No. 2: Carl Icahn -- ranked #22 in America with a net worth of $20.5 billion.
Icahn takes a much different approach to investing than Soros. Instead of trading in and out of equities frequently, Icahn buys stock in companies that are itching for change and then acts as an activist convincing management to make shareholder friendly decisions.
A philosophy major and son of two teachers, Icahn began his career by working in a brokerage firm in the early 1960's. In 1968, Icahn formed his own securities firm and some of his most famous investments over the years include his hostile take-over of TWA, a once prominent airline, and a hostile take-over attempt of U.S. Steel.
Currently, Icahn's biggest investments include massive stakes in Apple (NASDAQ:AAPL), CVR Energy, and PayPal, which came to him after he convinced Ebay to spin-off the money transfer service.
No. 3: Ray Dalio -- ranked #29 in America with a net worth of $15.3 billion.
The son of a jazz musician, Dalio received an MBA from Harvard before working on the floor of the New York Stock Exchange and later as a commodities and futures trader.
In 1975, Dalio founded Bridgewater Associates, a hedge fund he still manages today and that boasts the distinction of being the biggest hedge fund in the world with an astonishing $150 billion in assets under management.
In June, Bridgewater's top holdings included Apple, Coca-Cola (NYSE:KO) and Suncor Energy, but these investments are part of a massive and diversified portfolio that includes 441 different equities. Therefore, investors looking to mimic Dalio's investments may want to consider buying a major market ETF; especially since Vanguard's International Equity Index Fund is Bridgewater's biggest holding with a value of roughly $4 billion.
Tying it together
These three super-rich hedge fund managers have different investing styles: Soros embraces a high-turnover approach, Icahn runs a concentrated portfolio that gives him access to management, and Dalio will hold stocks for a longer period within a diversified portfolio.

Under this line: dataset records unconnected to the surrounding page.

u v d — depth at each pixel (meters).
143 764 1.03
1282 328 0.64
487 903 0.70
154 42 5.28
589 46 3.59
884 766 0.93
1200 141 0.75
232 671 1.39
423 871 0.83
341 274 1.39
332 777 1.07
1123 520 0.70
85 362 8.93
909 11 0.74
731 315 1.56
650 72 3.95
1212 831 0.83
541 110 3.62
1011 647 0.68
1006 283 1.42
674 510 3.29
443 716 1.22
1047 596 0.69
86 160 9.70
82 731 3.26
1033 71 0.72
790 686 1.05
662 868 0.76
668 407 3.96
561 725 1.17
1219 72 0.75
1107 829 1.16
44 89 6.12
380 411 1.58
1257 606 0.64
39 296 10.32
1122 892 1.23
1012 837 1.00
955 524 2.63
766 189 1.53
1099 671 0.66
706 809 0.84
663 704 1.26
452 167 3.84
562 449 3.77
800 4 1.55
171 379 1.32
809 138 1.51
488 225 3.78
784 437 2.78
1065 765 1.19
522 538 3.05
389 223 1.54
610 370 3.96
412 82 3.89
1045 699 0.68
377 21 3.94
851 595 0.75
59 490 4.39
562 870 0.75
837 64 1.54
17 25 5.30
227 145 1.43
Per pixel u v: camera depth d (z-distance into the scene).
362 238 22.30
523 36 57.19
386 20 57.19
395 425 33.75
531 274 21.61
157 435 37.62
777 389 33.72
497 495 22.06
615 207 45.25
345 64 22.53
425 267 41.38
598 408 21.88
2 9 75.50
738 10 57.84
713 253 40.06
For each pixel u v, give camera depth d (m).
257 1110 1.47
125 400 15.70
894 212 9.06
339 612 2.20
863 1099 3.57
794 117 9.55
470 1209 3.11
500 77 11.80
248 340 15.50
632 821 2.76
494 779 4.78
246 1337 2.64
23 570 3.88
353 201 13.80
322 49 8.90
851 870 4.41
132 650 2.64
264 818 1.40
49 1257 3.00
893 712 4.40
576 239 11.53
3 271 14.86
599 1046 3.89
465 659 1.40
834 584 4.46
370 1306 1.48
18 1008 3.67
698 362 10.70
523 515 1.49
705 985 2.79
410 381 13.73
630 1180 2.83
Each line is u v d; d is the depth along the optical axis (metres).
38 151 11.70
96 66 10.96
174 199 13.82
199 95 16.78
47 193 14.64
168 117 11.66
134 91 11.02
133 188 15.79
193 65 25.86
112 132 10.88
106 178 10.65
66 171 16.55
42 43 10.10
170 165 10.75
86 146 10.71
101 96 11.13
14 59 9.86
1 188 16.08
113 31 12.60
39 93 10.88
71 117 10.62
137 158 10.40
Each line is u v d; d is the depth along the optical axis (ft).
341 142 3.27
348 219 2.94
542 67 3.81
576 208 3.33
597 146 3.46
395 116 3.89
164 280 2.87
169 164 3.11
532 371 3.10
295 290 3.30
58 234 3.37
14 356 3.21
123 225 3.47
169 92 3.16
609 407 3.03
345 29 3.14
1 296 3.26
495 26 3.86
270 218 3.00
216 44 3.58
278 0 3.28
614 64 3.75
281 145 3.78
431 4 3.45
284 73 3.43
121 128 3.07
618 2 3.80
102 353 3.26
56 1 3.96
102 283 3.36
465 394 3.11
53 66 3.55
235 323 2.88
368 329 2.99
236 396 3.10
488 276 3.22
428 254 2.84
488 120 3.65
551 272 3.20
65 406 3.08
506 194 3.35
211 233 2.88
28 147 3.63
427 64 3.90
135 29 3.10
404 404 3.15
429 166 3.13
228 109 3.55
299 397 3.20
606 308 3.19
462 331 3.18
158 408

Despite their different approaches, all three hedge fund gurus have enjoyed remarkable success; however, that success hasn't come overnight. In one way or another, all three of these rich hedge fund managers have been involved in the markets since at least the 1960's and that means that each of them has survived plenty of market bumps and bruises along the way. Their survival and, ultimately, their success through the market's inevitable pops and drops is testament to the value of focusing less on today's winners or losers and more on the bigger opportunity that exists in the market over the long-haul.